# Excerpt to read:

════════════════════

Mortality can be considerable, and this fact may have important implications when determining the management of this group of patients [19]. Therefore, the use of risk-based treatment decision-making has been recommended [16]. All of our patients selected to have conservative treatment died within 1 year after decision-making, and most of them from causes unrelated to cancer, reflecting good surgical selection.
The effects of older age extend to other important outcome measures after colorectal cancer surgery, and increased morbidity in the oldest old has been reported [20]. Elderly patients with significant comorbidity more frequently die due to complications, and excess 1-year mortality indicates a prolonged impact of surgery [21], so the 30-day mortality rate may underestimate the risk of dying during the first year after surgery. When the patients survive the immediate postoperative phase and the first postoperative year, they seem to have nearly the same cancer-related survival as their younger counterparts.
The problem is that too many of these patients succumb after referral to home or health centers, and moreover, 61% of our deaths during the first postoperative year were unrelated to cancer. The fragility of the patients, their reduced postoperative functional status, and their limited physiological resources presumably play an important role in this excess mortality during the first year after surgery [22, 23]. Although a substantial improvement in the care of colorectal cancer in the elderly has been achieved by increasing the proportion of patients resected for cure, developing perioperative care and decreasing operative mortality [24], this is not enough. The deaths during the first postoperative period need special attention in the future.

════════════════════

# Given data:

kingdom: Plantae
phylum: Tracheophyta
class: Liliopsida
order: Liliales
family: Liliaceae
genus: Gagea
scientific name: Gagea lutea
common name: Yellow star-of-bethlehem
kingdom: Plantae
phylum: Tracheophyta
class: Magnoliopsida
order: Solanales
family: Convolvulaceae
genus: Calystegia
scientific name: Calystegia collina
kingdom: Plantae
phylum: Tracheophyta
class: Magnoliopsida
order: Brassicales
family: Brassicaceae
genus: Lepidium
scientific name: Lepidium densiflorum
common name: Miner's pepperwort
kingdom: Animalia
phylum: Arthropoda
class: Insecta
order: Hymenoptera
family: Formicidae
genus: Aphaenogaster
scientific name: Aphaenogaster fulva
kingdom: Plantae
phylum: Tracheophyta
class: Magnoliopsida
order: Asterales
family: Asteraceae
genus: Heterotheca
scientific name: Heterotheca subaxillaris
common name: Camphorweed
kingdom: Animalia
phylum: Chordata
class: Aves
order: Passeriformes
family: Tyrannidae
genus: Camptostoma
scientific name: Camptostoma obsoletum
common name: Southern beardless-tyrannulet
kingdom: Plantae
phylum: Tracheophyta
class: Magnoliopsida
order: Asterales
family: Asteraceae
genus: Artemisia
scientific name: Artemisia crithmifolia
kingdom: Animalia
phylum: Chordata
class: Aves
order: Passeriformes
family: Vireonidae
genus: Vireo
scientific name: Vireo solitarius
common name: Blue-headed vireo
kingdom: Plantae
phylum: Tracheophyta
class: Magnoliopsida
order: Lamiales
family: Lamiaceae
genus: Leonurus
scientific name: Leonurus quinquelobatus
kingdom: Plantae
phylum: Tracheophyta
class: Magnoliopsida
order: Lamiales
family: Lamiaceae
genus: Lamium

════════════════════

# Exercise tasks:
A: Copy everything from "The problem is" down to "in the future." in the excerpt on colorectal cancer surgery in elderly patients, swapping "fragility" for "frailty".
B: Carry the excerpt on colorectal cancer surgery in elderly patients forward beyond its final sentence.

# Per-task outputs:
A:
The problem is that too many of these patients succumb after referral to home or health centers, and moreover, 61% of our deaths during the first postoperative year were unrelated to cancer. The frailty of the patients, their reduced postoperative functional status, and their limited physiological resources presumably play an important role in this excess mortality during the first year after surgery [22, 23]. Although a substantial improvement in the care of colorectal cancer in the elderly has been achieved by increasing the proportion of patients resected for cure, developing perioperative care and decreasing operative mortality [24], this is not enough. The deaths during the first postoperative period need special attention in the future.

B:
Overall survival is reduced in elderly patients, but the cancer-specific survival differences related to age are much less striking [3]. Older patients have a greater probability to die without evidence of recurrence [25]. Our recurrence rate after radical surgery was 27% in patients aged >80 years, which was lower than in our 5-year study (41%), in which we evaluated all colorectal cancer patients [11]. This finding was mainly caused by differences in UICC staging and differentiation of the tumors.
Eighty-two percent of the recurrences of the oldest old manifested within 2 years, which corresponds to 60–85%, as documented by Devesa et al. in 1988 [26].
Although age was a predictor of long-term survival in our series, it was not an independent risk factor in Cox regression analysis. Vascular and lymphatic invasion represent crucial steps in the formation of micrometastases and eventually macroscopic tumor growth at a secondary site, and both these features have been identified to be independent adverse prognostic factors [27]. Extramural venous invasion is a poor prognostic factor for overall survival and local recurrence and is independent of tumor stage [28]. In patients aged >80 years, vascular invasion was an independent prognostic factor influencing 5-year survival.
In conclusion, after sensible selection for surgery of colorectal cancer, a good long-term survival can be achieved even in the very elderly, but there is an excess mortality unrelated to cancer during the first postoperative year. This problem is caused by the prolonged impact of surgical treatment, and an exact evaluation of these surgical factors is needed.
Disclosure Statement
The authors report no conflicts of interest.